Федина история (Карпов) - страница 48

Проняла старика мгновенная радость: нате вам, выкусите, не уступит Прокопий Каргин! И он по ходу, в порыве, пошел. Занес ногу над порогом, зацепился носком и полетел, забарабанил сапогами вдоль сенок. Туша поехала на голову — придавит, расшибет башку в лепешку! Опусти плечо немного — и нет груза, разгибайся, если сможешь! И грязи нет, пол под ногами, но Прокопий удержал равновесие, бочком, ничего не видя, не разбирая, каким-то чудом угадав точно в дверь, пронес тушу в кладовку и лишь там опустил на пол. И сам улегся рядом.

Под полом шарился ветер, задувал в щели, приятно холодил спину и затылок. В голове было тускло, размягченно, в паху, в пояснице, меж лопаток настойчиво, тупо ныло. «Думал, сносу не будет, а однако все, подкосило…»

— Ну ты даешь стране угля! Такую оказию… — зашумел голос Никиты и утих. — Прокопий, слышь? Надорвался, что ли? — спросил голос растерянно. — Вовсе не можешь? — склонился над стариком Никита. Подергал бечевку, которой на скорую руку была примотана деревяга к культе. — Ремень вот подтерся! Сколько?.. Двадцать, пятнадцать лет… Пронь, слышь? Проня? Остудишься лежать-то, пошли в избу.

Никита попытался просунуть руку Прокопию под спину. Старик начал было подниматься, но его передернуло всего от боли. Он схватил Никиту за плечо и отпихнул от себя.

— От устосался, так устосался, — забормотал одноногий. Вскочил, метнулся из кладовки. Вернулся обратно. — Не видать никого, гадский потрох! И эта, старая, где-то запропастилась! — взвизгивал он в бессилии. — И на што было ее переть, че бы ей доспелось! Прокопий, слышь, погоди!.. — затряс он над стариком руками, — погоди, я счас. Слышь, погоди маленько! — И снова выскочил из кладовки.
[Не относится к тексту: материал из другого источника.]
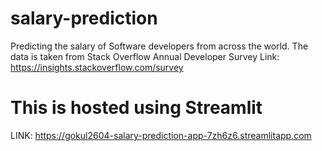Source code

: # salary-prediction
Predicting the salary of Software developers from across the world.
The data is taken from Stack Overflow Annual Developer Survey
Link: https://insights.stackoverflow.com/survey

# This is hosted using Streamlit 

LINK: https://gokul2604-salary-prediction-app-7zh6z6.streamlitapp.com
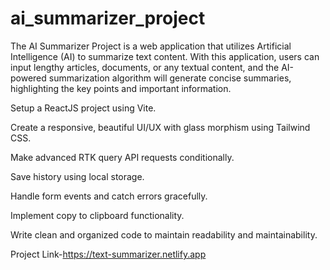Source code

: # ai_summarizer_project
The AI Summarizer Project is a web application that utilizes Artificial Intelligence (AI) to summarize text content. With this application, users can input lengthy articles, documents, or any textual content, and the AI-powered summarization algorithm will generate concise summaries, highlighting the key points and important information.

Setup a ReactJS project using Vite.

Create a responsive, beautiful UI/UX with glass morphism using Tailwind CSS.

Make advanced RTK query API requests conditionally.

Save history using local storage.

Handle form events and catch errors gracefully.

Implement copy to clipboard functionality.

Write clean and organized code to maintain readability and maintainability.

Project Link-https://text-summarizer.netlify.app

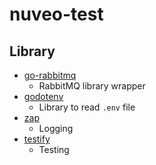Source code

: # nuveo-test

## Library
- [go-rabbitmq](https://github.com/wagslane/go-rabbitmq)
  - RabbitMQ library wrapper
- [godotenv](https://github.com/joho/godotenv)
  - Library to read `.env` file
- [zap](https://github.com/uber-go/zap)
  - Logging
- [testify](https://github.com/stretchr/testify)
  - Testing
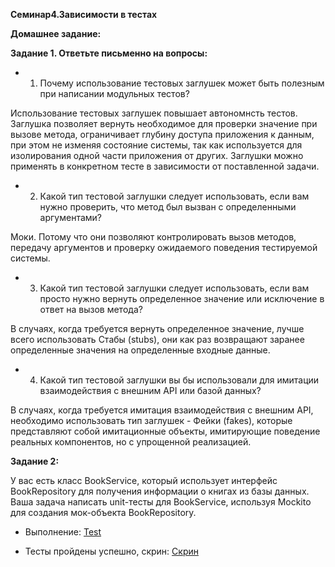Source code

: **Семинар4.Зависимости в тестах**

**Домашнее задание:**

**Задание 1. Ответьте письменно на вопросы:**

* 1.  Почему использование тестовых заглушек может быть полезным при написании модульных тестов?

Использование тестовых заглушек повышает автономнсть тестов. Заглушка позволяет вернуть необходимое для проверки значение при вызове метода, ограничивает глубину доступа приложения к данным, при этом не изменяя состояние системы, так как используется для изолирования одной части приложения от других. Заглушки можно применять в конкретном тесте в зависимости от поставленной задачи.

* 2. Какой тип тестовой заглушки следует использовать, если вам нужно проверить, что метод был вызван с определенными аргументами?

Моки. Потому что они позволяют контролировать вызов методов, передачу аргументов и проверку ожидаемого поведения тестируемой системы.

* 3. Какой тип тестовой заглушки следует использовать, если вам просто нужно вернуть определенное значение или исключение в ответ на вызов метода?

В случаях, когда требуется вернуть определенное значение, лучше всего использовать Стабы (stubs), они как раз возвращают заранее определенные значения на определенные входные данные.

* 4.  Какой тип тестовой заглушки вы бы использовали для имитации  взаимодействия с внешним API или базой данных?

В случаях, когда требуется имитация взаимодействия с внешним API, необходимо использовать тип заглушек - Фейки (fakes), которые представляют собой имитационные объекты, имитирующие поведение реальных компонентов, но с упрощенной реализацией.

**Задание 2:** 

У вас есть класс BookService, который использует интерфейс BookRepository для получения информации о книгах из базы данных. Ваша задача написать unit-тесты для BookService, используя Mockito для создания мок-объекта BookRepository.

* Выполнение:
[Test](https://github.com/Gregorian1489/UNITTESTING/blob/main/seminar4/Test/BookServiceTest.java)

* Тесты пройдены успешно, скрин:
[Скрин](https://github.com/Gregorian1489/UNITTESTING/blob/main/seminar4/1.png)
Прокопий остался один, лежал, прикованный к полу. Казалось, вдоль спины, будто кто лом продернул и ворошил концом внутри руки слабли. Он все надеялся: сейчас, еще немного, и должно затихнуть, встанет он и пойдет. И вдруг его прошиб страх: не полегчает, не отлежится. В голове единым комом забились мысли. И из всех он выхватил одну: домой, пусть дома. Старик прислушался к ногам, рукам, собрал силы, приказал им послужить, даже сказал: «Последний раз». Стараясь не бередить боль, осторожно вдохнул, стал подниматься. Медленно повернулся на бок, встал на четвереньки, потихонечку, с передыхом, перебирая руками по лестнице, приставленной к стенке, разогнулся. Пошел — чуть откинувшись назад, скособоченно, на полусогнутых ногах, маленькими шажками, мерно, будто нес внутри какую-то очень хрупкую вещь. Вдоль стенки, вдоль стенки, на белый свет. Спускался с крыльца на ощупь — нога к ноге, нога к ноге… По топкой грязи дошел до открытых ворот — видно, Никита в спешке не закрыл. Только успел схватиться за угол, началась рвота, выворачивало со слизью и кровью. Никогда Прокопий больным людям не верил, считал, напускают больше на себя. Теперь самого скрутило — спасу нет.